The ad's narrator says: "Car repairs, home improvements, a family trip. It's not easy to afford them. What did Marco Rubio do? He put $22,000 in personal expenses on a Republican Party credit card."
The ad says Rubio caused a "scandal," and it easily leaves viewers with the impression that Rubio used state party funds for personal gain. But that's not true.
Rubio reimbursed the party for all personal expenses each month. "Every month I would go through it. If there was a personal expense, I paid it. If it was a Party expense, the Party paid it," Rubio said in November. "The Republican Party never paid a single personal expense of mine."
The Washington Post Fact Checker wrote that a "mountain's been made out of molehill, by the media and Rubio's opponents." Rubio's statement was "accurate enough that it does not warrant even a single Pinocchio," the Post concluded. When Rubio released two more years of credit card statements, THE WEEKLY STANDARD's Steve Hayes reported there was nothing unusual about Rubio's expenses and reimbursements.

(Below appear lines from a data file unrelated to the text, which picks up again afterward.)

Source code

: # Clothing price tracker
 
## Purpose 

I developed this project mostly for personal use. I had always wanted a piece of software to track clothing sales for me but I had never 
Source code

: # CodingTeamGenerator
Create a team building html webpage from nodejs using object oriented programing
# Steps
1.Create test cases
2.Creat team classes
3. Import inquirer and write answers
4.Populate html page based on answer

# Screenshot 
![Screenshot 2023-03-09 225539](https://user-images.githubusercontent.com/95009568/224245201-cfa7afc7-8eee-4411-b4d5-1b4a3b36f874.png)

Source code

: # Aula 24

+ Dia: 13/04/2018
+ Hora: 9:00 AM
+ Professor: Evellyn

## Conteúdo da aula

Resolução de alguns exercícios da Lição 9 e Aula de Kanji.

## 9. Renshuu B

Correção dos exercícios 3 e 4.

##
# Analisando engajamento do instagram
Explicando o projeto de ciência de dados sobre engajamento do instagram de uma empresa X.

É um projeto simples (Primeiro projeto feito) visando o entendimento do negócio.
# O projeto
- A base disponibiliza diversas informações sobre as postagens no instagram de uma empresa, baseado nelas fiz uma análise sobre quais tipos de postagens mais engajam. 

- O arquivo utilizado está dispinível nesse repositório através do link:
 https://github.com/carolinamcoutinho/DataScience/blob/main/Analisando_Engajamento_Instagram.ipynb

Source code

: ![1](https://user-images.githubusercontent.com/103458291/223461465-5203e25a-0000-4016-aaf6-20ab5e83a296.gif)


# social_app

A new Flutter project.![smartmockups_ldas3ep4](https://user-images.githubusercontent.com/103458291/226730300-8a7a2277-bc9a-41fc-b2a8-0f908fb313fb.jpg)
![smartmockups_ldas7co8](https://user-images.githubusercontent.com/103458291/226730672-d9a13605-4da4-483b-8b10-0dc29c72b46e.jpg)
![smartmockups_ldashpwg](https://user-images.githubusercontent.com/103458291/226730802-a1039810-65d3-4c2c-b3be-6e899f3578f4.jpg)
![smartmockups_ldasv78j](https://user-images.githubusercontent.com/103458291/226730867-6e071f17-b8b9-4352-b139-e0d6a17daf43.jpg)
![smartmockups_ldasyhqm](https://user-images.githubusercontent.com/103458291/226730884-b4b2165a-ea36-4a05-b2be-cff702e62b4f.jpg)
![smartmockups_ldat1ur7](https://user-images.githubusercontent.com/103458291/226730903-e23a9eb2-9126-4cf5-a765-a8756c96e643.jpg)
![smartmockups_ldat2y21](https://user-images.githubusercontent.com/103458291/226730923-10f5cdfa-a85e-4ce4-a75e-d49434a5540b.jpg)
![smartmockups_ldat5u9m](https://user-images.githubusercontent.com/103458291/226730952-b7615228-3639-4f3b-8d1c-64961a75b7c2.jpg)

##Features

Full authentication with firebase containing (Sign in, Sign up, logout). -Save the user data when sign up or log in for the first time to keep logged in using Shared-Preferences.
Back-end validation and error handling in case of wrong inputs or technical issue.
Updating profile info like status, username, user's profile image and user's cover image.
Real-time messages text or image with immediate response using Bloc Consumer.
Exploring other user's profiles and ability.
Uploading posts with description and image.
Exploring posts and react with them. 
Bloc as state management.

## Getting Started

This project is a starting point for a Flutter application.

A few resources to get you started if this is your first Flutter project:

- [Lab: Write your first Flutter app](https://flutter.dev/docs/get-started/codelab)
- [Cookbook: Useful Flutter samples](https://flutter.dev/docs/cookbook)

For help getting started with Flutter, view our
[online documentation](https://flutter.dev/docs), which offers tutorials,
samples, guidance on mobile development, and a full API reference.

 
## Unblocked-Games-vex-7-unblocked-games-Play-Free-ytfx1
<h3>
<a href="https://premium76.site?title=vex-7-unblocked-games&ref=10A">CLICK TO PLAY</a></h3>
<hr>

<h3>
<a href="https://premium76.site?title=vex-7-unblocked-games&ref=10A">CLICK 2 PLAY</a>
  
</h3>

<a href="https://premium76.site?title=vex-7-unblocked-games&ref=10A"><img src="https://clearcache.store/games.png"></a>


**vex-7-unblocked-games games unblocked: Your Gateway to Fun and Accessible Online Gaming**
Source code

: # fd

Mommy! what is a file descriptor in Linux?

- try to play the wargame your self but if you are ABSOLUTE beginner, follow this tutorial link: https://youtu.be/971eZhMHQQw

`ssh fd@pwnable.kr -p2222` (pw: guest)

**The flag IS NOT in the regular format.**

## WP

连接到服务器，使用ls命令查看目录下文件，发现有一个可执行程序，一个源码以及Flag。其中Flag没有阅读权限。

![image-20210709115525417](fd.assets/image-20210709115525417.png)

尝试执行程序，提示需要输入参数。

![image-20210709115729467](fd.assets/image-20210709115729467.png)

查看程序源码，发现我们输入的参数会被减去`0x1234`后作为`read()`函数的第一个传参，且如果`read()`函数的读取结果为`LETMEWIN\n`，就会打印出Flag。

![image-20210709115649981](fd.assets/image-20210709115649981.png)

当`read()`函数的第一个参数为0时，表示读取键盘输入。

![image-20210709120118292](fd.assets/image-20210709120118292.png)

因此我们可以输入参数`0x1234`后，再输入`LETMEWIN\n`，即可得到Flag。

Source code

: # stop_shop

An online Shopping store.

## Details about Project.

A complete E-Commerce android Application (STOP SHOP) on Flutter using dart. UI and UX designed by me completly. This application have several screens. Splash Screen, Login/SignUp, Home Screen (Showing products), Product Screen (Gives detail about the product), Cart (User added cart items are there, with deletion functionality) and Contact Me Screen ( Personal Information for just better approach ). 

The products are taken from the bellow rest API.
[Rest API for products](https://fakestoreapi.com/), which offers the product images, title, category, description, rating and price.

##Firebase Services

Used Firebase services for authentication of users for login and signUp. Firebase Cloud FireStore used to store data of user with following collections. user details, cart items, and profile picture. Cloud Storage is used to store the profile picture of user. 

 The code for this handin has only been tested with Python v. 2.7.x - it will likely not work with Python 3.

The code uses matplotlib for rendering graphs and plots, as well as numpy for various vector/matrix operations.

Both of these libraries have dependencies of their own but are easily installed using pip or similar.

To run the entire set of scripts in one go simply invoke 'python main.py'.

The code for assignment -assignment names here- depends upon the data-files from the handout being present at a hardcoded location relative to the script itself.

Rubio has been "on the receiving end of some $20 million of the roughly $22 million that Right to Rise spent on negative ads between early December and this past weekend," Hayes reported on Saturday.
Charlie Crist, the liberal former GOP governor of Florida, first tried to make an issue of Rubio's credit card use in the 2010 Florida Senate race. Bush endorsed Rubio in the 2010 race and said in 2012 that he hoped Rubio would be picked as Mitt Romney's running mate.